W pewien słoneczny kwietniowy poranek konary drzew w parku przesłaniają milczącą, dziecięcą twarz olbrzymki o cielęcym spojrzeniu. Dziewczyna wsłuchuje się w wiatr. Ze wszystkich sił pragnie go poznać, tak jak wszystko inne. Słucha piosenki o tym, co myślą inni, jak gdyby tamtych zdarzeń nie było.
Wczesną wiosną jest to dobre miejsce do obserwowania.
Niedziela dzień przemian.
Z nieba leje się żar, słychać ptasie trele.
Dzień i noc są równiej długości.
Jest tu mnóstwo Parkowców, pomiędzy którymi wesoło ganiają psy. Parkowcy to wspólnota z nadzwyczajnym, silnym systemem korzeniowym, mocno obrośnięta mchem. Parkowcy są jednością, mają kulturowe gromadne rytuały i rozbudowany system współpracy. Nauczyli się wzajemnej pomocy, szacunku, zrozumienia. Żyją ze świadomością, że miliony lat ewolucji nie wykształciły w nich zdolności ruchu. Są narażeni na nagłe zagrożenia, bez możliwości ucieczki. W bezruchu Parkowców jest swoista ufność, że nie wszystko zawsze kończy się źle.
Nagle zza konarów wyłaniają się szybkie nogi, lewa, prawa, lewa, po czym ręka – cofnięta dość mocno do tułowia, rzucająca coś. Potem widać kolejno: ugiętą prawą nogę, ciało ustawione bokiem w kierunku planowanego ruchu, szeroki rozkrok, nogę wykroczną wyprostowaną, stopę skręcającą w kierunku rzutu, prawe biodro wypychane do przodu. (Dziewczyna zsuwa się niżej, aby mieć lepszy widok). Łokieć ląduję na wysokości barku, wyrzut do góry w przód! Leecccciiiiiii!

 Piłeczki, jedna za drugą, przecinają słoneczny błękit, wpadając wprost do pysków radosnych psów.
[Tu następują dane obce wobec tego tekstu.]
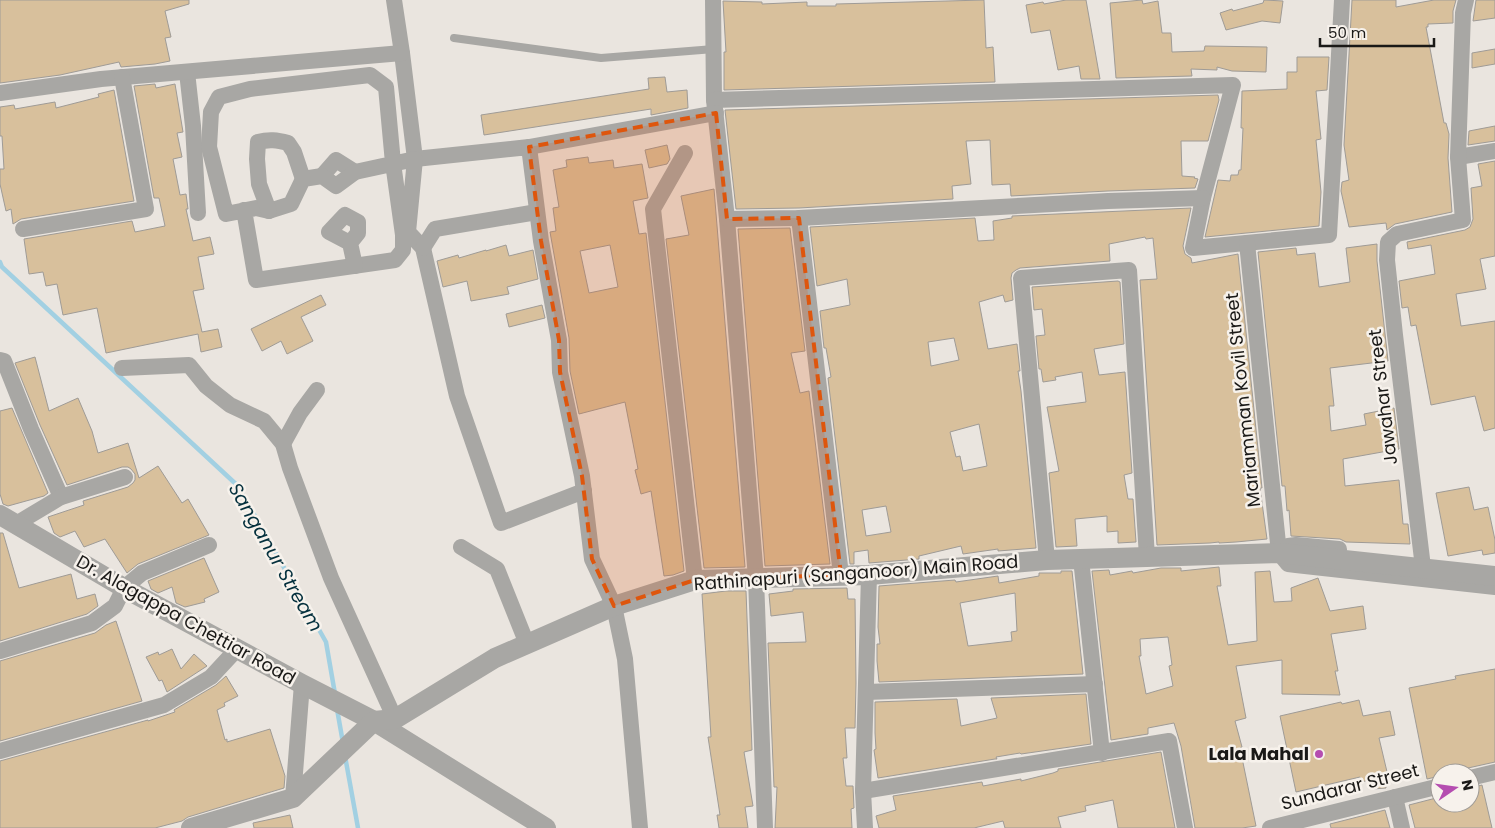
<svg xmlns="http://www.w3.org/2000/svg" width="1495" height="828" viewBox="0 0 1495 828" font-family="Poppins,sans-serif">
	<rect width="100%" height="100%" fill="#eae5df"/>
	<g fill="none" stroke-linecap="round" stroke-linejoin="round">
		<g stroke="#a2d0e2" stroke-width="4.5">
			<polyline points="0,262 2,267 238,486 326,642 335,694"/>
			<polyline points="337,709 343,743"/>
			<polyline points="345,756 358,828"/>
		</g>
	</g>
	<g fill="#d8c09c" stroke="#9f9b96" fill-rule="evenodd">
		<polygon points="0,0 189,0 189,4 165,11 171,37 165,38 170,61 155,64 121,67 119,62 60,75 0,83"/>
		<polygon points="984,0 986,48 993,47 995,82 724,90 724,52 726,52 723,1 762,2 762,4 807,2 807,6 836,6 836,4"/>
		<polygon points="1066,0 1086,0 1100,79 1081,79 1079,66 1058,70 1050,30 1031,33 1026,5 1043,2 1044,4"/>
		<polygon points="1142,0 1143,4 1158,1 1162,33 1171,33 1172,52 1204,51 1205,46 1267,47 1266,72 1232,71 1217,67 1217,70 1191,69 1192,76 1116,78 1110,3"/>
		<polygon points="1264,0 1283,1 1280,23 1262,21 1226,30 1220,13 1232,9 1233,11 1263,3"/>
		<polygon points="1352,0 1396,0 1396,7 1434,0 1456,0 1453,11 1453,23 1428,24 1428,27 1426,27 1444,123 1446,123 1449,134 1448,158 1452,212 1395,224 1387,230 1386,223 1349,227 1341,191 1342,182 1349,180 1344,145"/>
		<polygon points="1476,0 1495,0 1495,18 1473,21"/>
		<polygon points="1495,49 1495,64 1472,68 1472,53"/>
		<polygon points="1297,57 1329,57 1327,90 1316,91 1321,139 1316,140 1321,192 1319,226 1205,237 1218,180 1230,181 1231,175 1238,175 1239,170 1241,170 1243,128 1241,128 1242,91 1287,89 1287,72 1297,72"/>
		<polygon points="665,77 667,92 687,90 688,108 651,115 651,109 484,135 481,115 649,89 648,78"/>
		<polygon points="155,84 156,88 175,84 183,132 177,133 182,157 173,159 180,195 186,194 188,209 186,209 193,241 210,237 214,254 198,257 204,289 193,291 202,332 218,329 222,347 201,352 198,334 106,353 97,308 63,315 57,284 46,286 43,272 29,274 24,239 132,221 135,232 165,226 159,198 154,198 134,86"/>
		<polygon points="114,90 134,201 21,219 13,224 11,209 6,211 0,184 0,169 4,169 2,136 0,136 0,107 14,105 15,109 55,102 56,108 99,97 98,94"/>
		<polygon points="1218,95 1219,100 1208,141 1181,141 1182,176 1195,177 1194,178 1198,179 1195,188 1108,191 1011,196 1010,184 992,185 990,140 966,141 971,184 952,186 953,199 799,208 736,209 725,110"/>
		<polygon points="1495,126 1495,141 1468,145 1469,131"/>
		<polygon points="667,145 670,159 667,164 649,168 645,150"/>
		<path d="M 588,157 L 589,163 L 613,160 L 614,168 L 642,164 L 648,198 L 633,201 L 639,234 L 646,233 L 684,571 L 673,575 L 664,576 L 651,491 L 641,494 L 635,470 L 638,469 L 625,402 L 579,414 L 570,371 L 569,338 L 550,232 L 556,231 L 553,208 L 559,207 L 553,170 L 567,167 L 566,160 ZM 610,245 L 618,287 L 589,293 L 580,251 Z"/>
		<polygon points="1495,161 1495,256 1480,259 1486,289 1456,294 1461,326 1495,321 1495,428 1484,431 1475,396 1431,405 1416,325 1411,326 1408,307 1402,308 1399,281 1435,274 1431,245 1408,249 1407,242 1465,230 1470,227 1473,219 1471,188 1482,186 1478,164"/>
		<polygon points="714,189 745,567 704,568 666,239 689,235 681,196"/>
		<path d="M 1191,208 L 1183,246 L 1185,254 L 1191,258 L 1192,263 L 1238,254 L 1262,488 L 1260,488 L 1267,539 L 1236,542 L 1219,543 L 1219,542 L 1210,543 L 1157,545 L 1140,280 L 1157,279 L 1153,238 L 1146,239 L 1145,237 L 1109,244 L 1110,261 L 1020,268 L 1016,270 L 1012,273 L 1011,278 L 1013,300 L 1005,302 L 1003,295 L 979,302 L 988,349 L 1017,344 L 1020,371 L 1018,371 L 1021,391 L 1036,548 L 998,551 L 998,549 L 963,554 L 961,546 L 919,556 L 919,559 L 869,563 L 868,550 L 854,552 L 854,564 L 850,564 L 828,378 L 831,377 L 826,348 L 824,348 L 820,311 L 850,305 L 847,279 L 817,286 L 810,227 L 975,218 L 978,241 L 994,240 L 993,221 L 1012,218 L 1012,216 ZM 954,338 L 959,360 L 931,366 L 928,342 ZM 979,424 L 987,466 L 963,471 L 960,456 L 956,457 L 950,432 ZM 886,506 L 891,532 L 866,536 L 862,510 Z"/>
		<polygon points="790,228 805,351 791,353 800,393 809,391 830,564 765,566 738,229"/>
		<polygon points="1377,244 1377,261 1388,361 1330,368 1334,406 1329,406 1331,431 1366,425 1364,414 1394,408 1399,449 1343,459 1345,486 1399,480 1403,524 1408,524 1410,544 1346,542 1340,539 1291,536 1289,510 1287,511 1285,486 1282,486 1258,252 1296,248 1297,255 1315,253 1319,287 1350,282 1346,248"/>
		<polygon points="506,245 509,256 533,250 538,279 507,287 509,294 471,301 467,281 443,287 437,261 458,255 459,258 486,250 486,251"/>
		<polygon points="1118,281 1120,282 1124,344 1094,349 1099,375 1125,372 1132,473 1124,475 1128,499 1133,499 1136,542 1118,543 1118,531 1107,532 1107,516 1075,519 1077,546 1056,547 1049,473 1059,471 1047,407 1086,402 1082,372 1055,377 1056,380 1043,382 1041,369 1039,369 1036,336 1045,335 1042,309 1034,310 1032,287"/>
		<polygon points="321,295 326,305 301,317 313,341 287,354 281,341 262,351 251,329"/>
		<polygon points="542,305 545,318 509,327 506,314"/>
		<polygon points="35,357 49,411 78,398 92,431 98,453 128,443 139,478 158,466 182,503 188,499 209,535 138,564 127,573 105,539 84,547 75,531 60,537 54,533 48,517 84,505 83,501 128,487 133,483 135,480 135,474 131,469 128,467 122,467 67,485 40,425 15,363"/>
		<polygon points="12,408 48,493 44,496 8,506 3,504 0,494 0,411"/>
		<polygon points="1469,487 1474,510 1488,507 1495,540 1495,553 1483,555 1482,550 1448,556 1436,493"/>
		<polygon points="0,533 3,533 19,588 71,574 77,599 95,594 98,606 87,614 0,641"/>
		<polygon points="204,558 219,592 204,599 205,602 185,607 176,603 172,587 158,593 151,589 148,581"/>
		<path d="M 1219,567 L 1221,586 L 1217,586 L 1228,645 L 1257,641 L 1255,572 L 1270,571 L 1274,602 L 1292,601 L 1291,588 L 1318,578 L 1330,611 L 1363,606 L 1366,629 L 1331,634 L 1338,671 L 1335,671 L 1340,695 L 1282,694 L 1282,660 L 1236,666 L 1246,718 L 1235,721 L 1242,747 L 1240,748 L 1256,826 L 1242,828 L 1195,828 L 1181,746 L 1174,723 L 1148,728 L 1148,734 L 1111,740 L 1092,571 L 1109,570 L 1110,575 L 1132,571 L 1133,573 L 1161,568 L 1181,568 L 1181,571 ZM 1168,637 L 1172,665 L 1169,666 L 1173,686 L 1146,694 L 1139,656 L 1141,656 L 1140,639 Z"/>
		<path d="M 1061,571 L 1072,571 L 1083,674 L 879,682 L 877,661 L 877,644 L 880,644 L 878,627 L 879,586 L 955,580 L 956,582 L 998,576 L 999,583 L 1039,576 L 1039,573 L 1061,573 ZM 1015,593 L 1017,631 L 1011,632 L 1012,641 L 968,646 L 960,603 Z"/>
		<polygon points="847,588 848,599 855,599 856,683 855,728 845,728 847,758 843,758 846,786 853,786 854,808 851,809 852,828 775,828 777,787 774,787 768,643 806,642 803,612 771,616 769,594 793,591 793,589"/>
		<polygon points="726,591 746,591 752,750 744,752 753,806 745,807 748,828 719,828 717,815 720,815 708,737 711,737 702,594"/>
		<polygon points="116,621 142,701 0,741 0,661 95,633 106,625"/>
		<polygon points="172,649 181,669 194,654 207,666 167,692 162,680 159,681 146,657 158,652 159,655"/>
		<polygon points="1495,669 1495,762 1468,768 1463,771 1454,773 1440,773 1440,776 1427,779 1409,688 1456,679 1455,676"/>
		<polygon points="226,676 238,696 224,703 225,706 217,710 225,740 227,739 227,742 270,729 285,776 284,788 188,817 182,821 155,828 0,828 0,761 148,720 148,721 175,712 174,710 216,685"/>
		<polygon points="1086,694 1091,744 1021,754 1020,753 996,757 997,759 995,759 878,778 874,750 876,749 875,733 875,702 957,699 961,726 997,718 991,698"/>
		<polygon points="1359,700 1363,716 1390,711 1395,735 1379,738 1388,776 1385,777 1386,788 1373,789 1373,779 1361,782 1360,777 1296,792 1280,716 1341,702 1342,704"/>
		<polygon points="1161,752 1175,828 1118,828 1113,800 1085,806 1086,811 1058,817 1061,828 1005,828 1003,821 974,828 879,828 876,816 896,810 893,796 982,782 983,786 1021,779 1021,781 1053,773 1058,771 1058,769"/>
		<polygon points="1482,785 1492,828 1415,828 1409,805 1440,797 1440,803 1470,803 1470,788"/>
		<polygon points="1385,810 1390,828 1331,828 1330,824"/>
		<polygon points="290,815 293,828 254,828 253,823"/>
	</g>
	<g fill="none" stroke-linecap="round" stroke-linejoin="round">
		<polyline stroke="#a8a7a4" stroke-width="8" points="454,38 601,58 714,49"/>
		<g stroke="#a8a7a4" stroke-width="16">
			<polyline points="394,0 402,53 415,159 529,147 541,241 559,340 560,372 582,476 592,559 614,606 625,659 640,828"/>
			<polyline points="713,0 714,100 727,219 756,578 765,828"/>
			<polyline points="187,72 193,126 198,213"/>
			<polyline points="0,93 101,79 402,53"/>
			<polyline points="714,100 1233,85 1203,198 1193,248 1329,235 1342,0"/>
			<polyline points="529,147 716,113"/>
			<polyline points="685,153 653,209 695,580"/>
			<polyline points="1458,157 1495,151"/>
			<polyline points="322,176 336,160 355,172"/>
			<polyline points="244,210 256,280 395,260 403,250 403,235 393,163 386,87 370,75 250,89 219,97 211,112 209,147 226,214 256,208 269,211 291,204 303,179 322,176 336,186 355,172 415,159 408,232 423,248 457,396 501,523 584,491"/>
			<path d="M 269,211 L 259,184 L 257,159 L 258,142 C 269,139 277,140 288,143 L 294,152 L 303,179"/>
			<polyline points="799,218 841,575"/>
			<polyline points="727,219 799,218 1108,201 1203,198"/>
			<polyline points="23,229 146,209 122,77"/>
			<polyline points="350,243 329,232 345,215 358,222 358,233 350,243 355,266"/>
			<polyline points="1247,243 1279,553"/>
			<polyline points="423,248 435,229 537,212"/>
			<polyline points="0,360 4,361 31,429 61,497"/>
			<polyline points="122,368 189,365 206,386 230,405 264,421 283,444 290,468 331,578 395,719"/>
			<polyline points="283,444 300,413 317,390"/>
			<polyline points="16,524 61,497 125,477"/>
			<polyline points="461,547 497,569 527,644"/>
			<polyline points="1279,553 1288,564 1296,565 1495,587"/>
			<polyline points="1279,553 1288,546 1296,545 1339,549"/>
			<polyline points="1081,559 1102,753"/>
			<polyline points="1422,559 1395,335 1387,260 1388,242 1397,234 1463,220 1458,157 1463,13 1466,0"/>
			<polyline points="1047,560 1021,278 1129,270 1147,557"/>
			<polyline points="0,651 92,623 115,606 124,588 142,573 209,545"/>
			<polyline points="866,692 1095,684"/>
			<polyline points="0,751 164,705 211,677 237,649"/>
			<polyline points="1470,778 1495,772"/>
			<polyline points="863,791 1169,741 1185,828"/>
			<polyline points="1395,797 1402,828"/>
			<polyline points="293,798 302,684"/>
			<polyline points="865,828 863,791 869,575"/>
			<polyline points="1270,828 1440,786"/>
		</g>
		<g stroke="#a8a7a4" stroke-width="20">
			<polyline points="0,515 124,588 302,684 374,721 546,828"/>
			<polyline points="191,828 293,798 374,721 395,719 495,658 614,606 695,580 869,575 1047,560 1279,553 1495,576"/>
		</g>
	</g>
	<path fill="#de560d" fill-opacity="0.2" stroke="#de560d" stroke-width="4" stroke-dasharray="10 6" stroke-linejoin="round" d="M 716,113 L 727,219 L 799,218 L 841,575 L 695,580 L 614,606 L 592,559 L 582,476 L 560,372 L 559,340 L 541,241 L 529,147 Z"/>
	<circle fill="#b54db0" stroke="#f7f2ec" stroke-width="2" cx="1319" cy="754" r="5"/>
	<g text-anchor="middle" stroke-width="5" stroke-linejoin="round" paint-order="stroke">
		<g font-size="18" fill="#1a1917" stroke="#f7f2ec">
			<text transform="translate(1383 397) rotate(-97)" y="6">Jawahar Street</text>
			<text transform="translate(1243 400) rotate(-96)" y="6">Mariamman Kovil Street</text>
			<text transform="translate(856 573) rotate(-4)" y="6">Rathinapuri (Sanganoor) Main Road</text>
			<text transform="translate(186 620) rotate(29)" y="6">Dr. Alagappa Chettiar Road</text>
			<text transform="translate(1350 787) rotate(-14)" y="6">Sundarar Street</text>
		</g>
		<g font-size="18" font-weight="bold" fill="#1a1917" stroke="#f7f2ec" text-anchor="end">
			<text x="1309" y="760">Lala Mahal</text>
		</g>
		<g font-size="19" font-style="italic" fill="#04303d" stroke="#f7f2ec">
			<text transform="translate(276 557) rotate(60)" y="7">Sanganur Stream</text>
		</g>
	</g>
	<g transform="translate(1455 788) rotate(77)"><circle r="24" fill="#f7f2ec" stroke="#9f9b97"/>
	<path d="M0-4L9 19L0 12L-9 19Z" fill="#b54db0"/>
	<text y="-8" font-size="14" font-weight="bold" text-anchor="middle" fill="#1a1917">N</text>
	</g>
	<path d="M1320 38v8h114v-8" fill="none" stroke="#1a1917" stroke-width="2.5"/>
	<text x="1328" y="38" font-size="15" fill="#1a1917" stroke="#f7f2ec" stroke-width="4" paint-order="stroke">50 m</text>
</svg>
Ruch, zieleń, nadzieja domagają się pobudki. W ten sielankowy niedzielny czas zabawa z psem wydaje się idealnym połączeniem przyjemnego z pożytecznym. Cielska wybudzone z zimowego snu pragną nie dostrzec niedźwiedziej oponki, która narosła w ostatnich miesiącach. Po długim śnie ruch odczuwa się niestety dość boleśnie. Tylko nasionka figlarnie szaleją.

Do drzewa podbiega pies, mocno ujada. Dziewczyna nieznająca ironii, fałszu ani występku decyduje się zejść na dół tanecznym krokiem, ruchem przysposobionym, który został jej przekazany w latach lulania, i zobaczyć go z bliska.
Z ławeczki olbrzymkę obserwują Parkowcy.
Wkoło biegają psy wraz z nasionkami bawiącymi się z wiatrem.
Nasionka kochają latać frywolnie, to aktorzy nieprofesjonalni. Czując wolność, nie boją się niczego. Są inne od Parkowców. Wiedzą, że mają szanse na zmianę miejsca. Nie zakorzeniły się jeszcze.

Olbrzymka czuje, że bardzo chciałaby się z nimi pobawić.
Schodzi szybko z drzewa. Biały puszek, nadskakując, stara się dotrzymać jej kroku.
W okamgnieniu słyszy pytanie:
Wolność?
Wolność!
Opór?
Co to takiego?
Opór to przyjemność, nauka, objawienie.
Bardzo lubię się uczyć.
Nasionka i Olbrzymie maślane oczy rytmicznie zaczynają twardo stąpać po ziemi, która nigdy nie będzie niebem.
To, co we śnie jest pewne, to się nie wydarzy. „Lepszy świat – tak. Doskonały świat –  nigdy”[1].